Bundan da anlaşılacağı üzere Dudian ölmeden önce suçu üstlenecek birini bulmayı gerçekten istiyordu
.
Kızıl Ay’ın yüzü çirkinleşti. Deli adama küfretti ve hızla geri çekildi. Dudian ile dövüşmek istemiyordu. Sadece onu kendini yakarak öldürene kadar sürüklemek istiyordu.
Kızıl Ay karanlık alanını kullanarak birkaç mil yol kat etti. Vücudu karanlık alanda titriyordu. Dudian’ın saldırıları tekrar tekrar ıskaladı
.
Aynı güce sahip iki kişi birbirini öldürmek isterse, her iki taraf da ölümüne savaşmadığı sürece diğer tarafın diğer tarafı öldürmesinin neredeyse imkansız olduğu söylenmeliydi.
Dudian, Scarlet Moon’un planını gördüğünde daha da sinirlendi. Ancak şu anda kötü bir durumdaydı. Vücudunun yarısı yanıyordu ve fazla güç kullanamıyordu. Scarlet Moon kaçmaya çalışıyordu, bu yüzden onun peşinden gidemiyordu.

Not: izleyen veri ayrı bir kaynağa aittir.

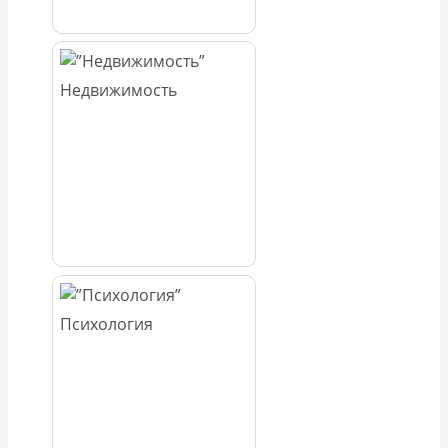
Недвижимость
Психология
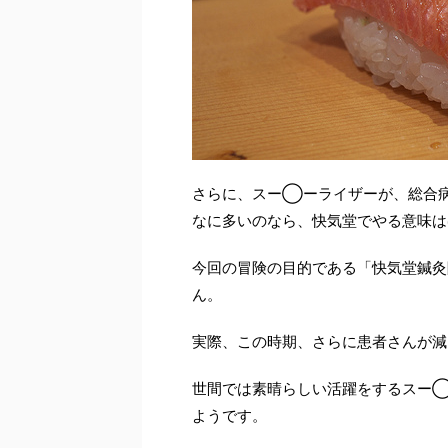
さらに、スー◯ーライザーが、総合病
なに多いのなら、快気堂でやる意味は
今回の冒険の目的である「快気堂鍼灸
ん。
実際、この時期、さらに患者さんが減
世間では素晴らしい活躍をするスー
ようです。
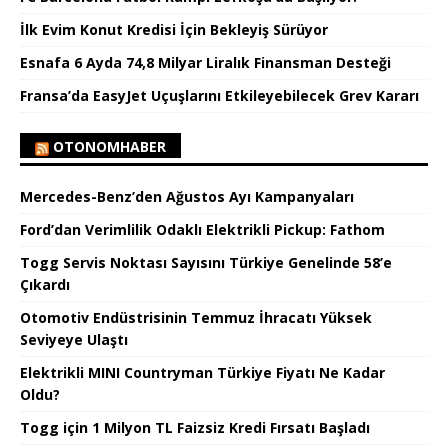
İlk Evim Konut Kredisi İçin Bekleyiş Sürüyor
Esnafa 6 Ayda 74,8 Milyar Liralık Finansman Desteği
Fransa’da EasyJet Uçuşlarını Etkileyebilecek Grev Kararı
OTONOMHABER
Mercedes-Benz’den Ağustos Ayı Kampanyaları
Ford’dan Verimlilik Odaklı Elektrikli Pickup: Fathom
Togg Servis Noktası Sayısını Türkiye Genelinde 58’e
Çıkardı
Otomotiv Endüstrisinin Temmuz İhracatı Yüksek
Seviyeye Ulaştı
Elektrikli MINI Countryman Türkiye Fiyatı Ne Kadar
Oldu?
Togg için 1 Milyon TL Faizsiz Kredi Fırsatı Başladı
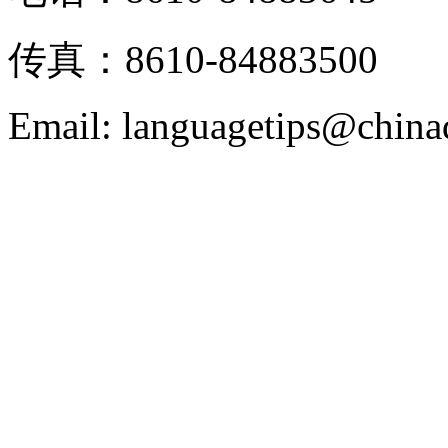
传真：8610-84883500
Email: languagetips@china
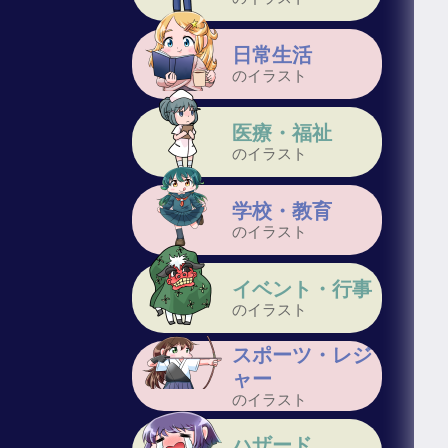
日常生活
のイラスト
医療・福祉
のイラスト
学校・教育
のイラスト
イベント・行事
のイラスト
スポーツ・レジ
ャー
のイラスト
ハザード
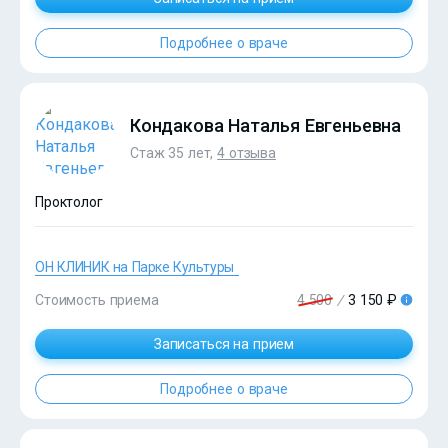
Подробнее о враче
?>
Кондакова Наталья Евгеньевна
Стаж 35 лет,
4 отзыва
Проктолог
ОН КЛИНИК на Парке Культуры
?>
Стоимость приема
4 500
/
3 150 ₽
Записаться на прием
Подробнее о враче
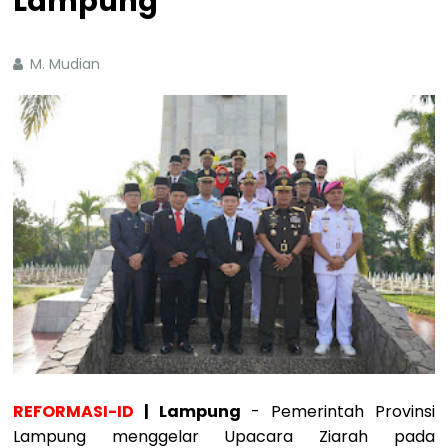
Lampung
M. Mudian
REFORMASI-ID
| Lampung
- Pemerintah Provinsi
Lampung menggelar Upacara Ziarah pada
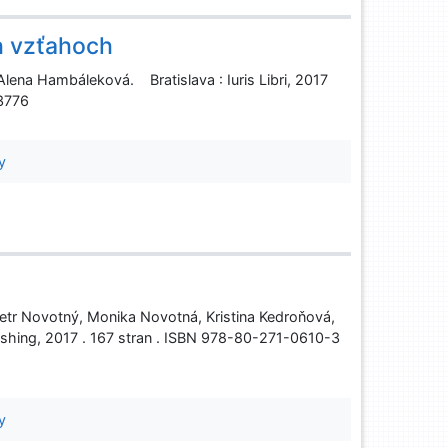
h vzťahoch
ena Hambáleková. Bratislava : Iuris Libri, 2017
3776
y
Petr Novotný, Monika Novotná, Kristina Kedroňová,
ishing, 2017 . 167 stran . ISBN 978-80-271-0610-3
y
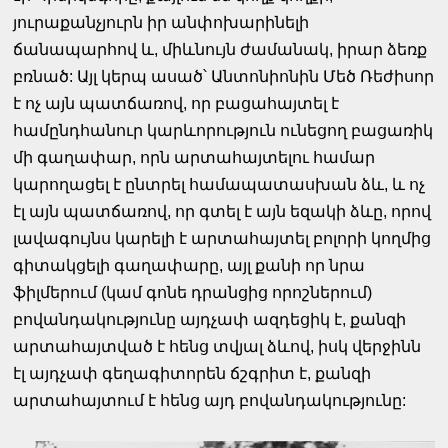
յուրաքանչյուրն իր անփոխարինելի
ճանապարհով և, միևնույն ժամանակ, իրար ձեռք
բռնած: Այլ կերպ ասած՝ Անտոնիոնին Մեծ Ռեժիսոր
է ոչ այն պատճառով, որ բացահայտել է
համընդհանուր կարևորություն ունեցող բացառիկ
մի գաղափար, որն արտահայտելու համար
կարողացել է ընտրել համապատասխան ձև, և ոչ
էլ այն պատճառով, որ գտել է այն եզակի ձևը, որով
լավագույնս կարելի է արտահայտել բոլորի կողմից
գիտակցելի գաղափարը, այլ քանի որ նրա
ֆիլմերում (կամ գոնե դրանցից որոշներում)
բովանդակությունը այդչափ ազդեցիկ է, քանզի
արտահայտված է հենց տվյալ ձևով, իսկ վերջինն
էլ այդչափ գեղագիտորեն ճշգրիտ է, քանզի
արտահայտում է հենց այդ բովանդակությունը:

En çaresiz ve güçsüz olduğu şey, elinden geleni yapsa bile ona yetişemeyecek olmasıydı!
Whoosh!
Vücudu bir çamur yığını gibi yere düştü. Vücudu hala alevler içinde yanıyordu.
Birkaç dakika süren kovalamacanın ardından, son kalan iradesi ve fiziksel gücü de tükenmişti. Kızıl Ay yavaş yavaş etki alanına yaklaşırken o sadece gökyüzüne bakabiliyordu. Gözleri yavaş yavaş cansızlaştı ve bilinci bulanıklaştı.
“Hala bitti… ”kalan bilinci acı acı düşündü.
Sonunda, algısı yavaşça daraldı ve tüm dünya bulanık ve karanlık hale geldi. Sonra ışık yavaş yavaş azaldı ve tüm ışık huzmeleri gözlerinin önünde sıkışarak bulanık, nazik bir yüze dönüştü.
Acı acı gülümsedi. Yumruklarını sıkmak ve savaşmak için son gücünü toplamak istedi, ancak yumruklarını sıkacak gücü bile olmadığını fark etti.
Görüşü yavaş yavaş bulanıklaştı ve işitme duyusu giderek zayıfladı.
Tüm dünya kıyaslanamayacak kadar karanlık ve sessiz hale gelmiş gibiydi.
Dong Dong!
Dong Dong!
Sadece ritmik ve istikrarlı bir şekilde atan gök gürültüsü benzeri zonklama sesi vardı. Dahası, ne kadar hızlı zıplarsa, ses o kadar hızlanıyordu. Ancak, bu tür bir aciliyet artık ona dayanılmaz bir acı getiremezdi, çünkü vücudundaki acı çoktan alevler tarafından yakılıp yok edilmişti.